18. In the decision rendered in Janatha Bazaar (South Canara Central Co-operative Wholesale Stores Ltd.,) and Ors. v. Secretary, Sahakari Noukarara Sangha and Ors., (supra) the Hon'ble Supreme Court has observed that when once the Labour Court gives a finding of misconduct on the part of the charge sheeted workman, the Labour Court is bound to respect the punishment imposed by the management and commits a material error in setting aside the order passed by the management and reinstating the workman with back wages. In this regard, the Apex Court has observed that, "once an act of misappropriation is proved, may be for a small or large amount there is no question of showing uncalled for sympathy and reinstating the employee into service". The Apex Court has laid down this ratio after a brief reference to earlier case law of the Court on this aspect of the matter and found that the High Court also committed a material error in confirming such erroneous finding of the Labour Court directing reinstatement of the workman by setting aside the order of dismissal passed by the management. Applying the ratio laid down by the Apex Court in Janatha Bazaar (South Canara Central Co-operative Wholesale Stores Ltd.,) and Ors. v. Secretary, Sahakari Noukarara Sangha and Ors., this Appeal has to be allowed.

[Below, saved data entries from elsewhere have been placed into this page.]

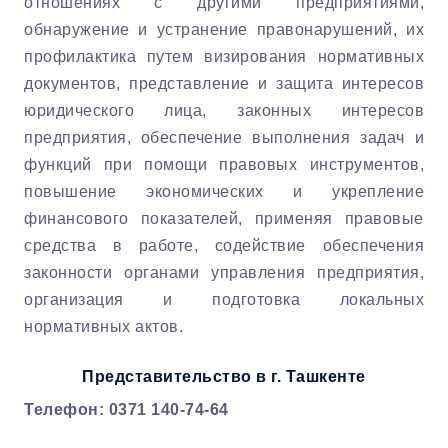
отношениях с другими предприятиями,
обнаружение и устранение правонарушений, их
профилактика путем визирования нормативных
документов, представление и защита интересов
юридического лица, законных интересов
предприятия, обеспечение выполнения задач и
функций при помощи правовых инструментов,
повышение экономических и укрепление
финансового показателей, применяя правовые
средства в работе, содействие обеспечения
законности органами управления предприятия,
организация и подготовка локальных
нормативных актов.
Представительство в г. Ташкенте
Телефон: 0371 140-74-64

19. In view of the above and for the reasons mentioned, we are of the view that the award of the Labour Court directing reinstatement of the workman with 50% back wages is not sustainable and the Labour Court is in error in setting aside the order of dismissal passed by the disciplinary authority as against the workman. Accordingly, we set aside the order of the learned Single Judge passed in Writ Petition No. 37687/1998 and quash the award of the Labour Court dated March 20, 1988 in I.D. Application (LCM) 126/1988 and confirm the order of dismissal and confirm punishment imposed on the workman by the appellant/management.
20. Under the peculiar circumstances of the case, parties to bear their respective costs.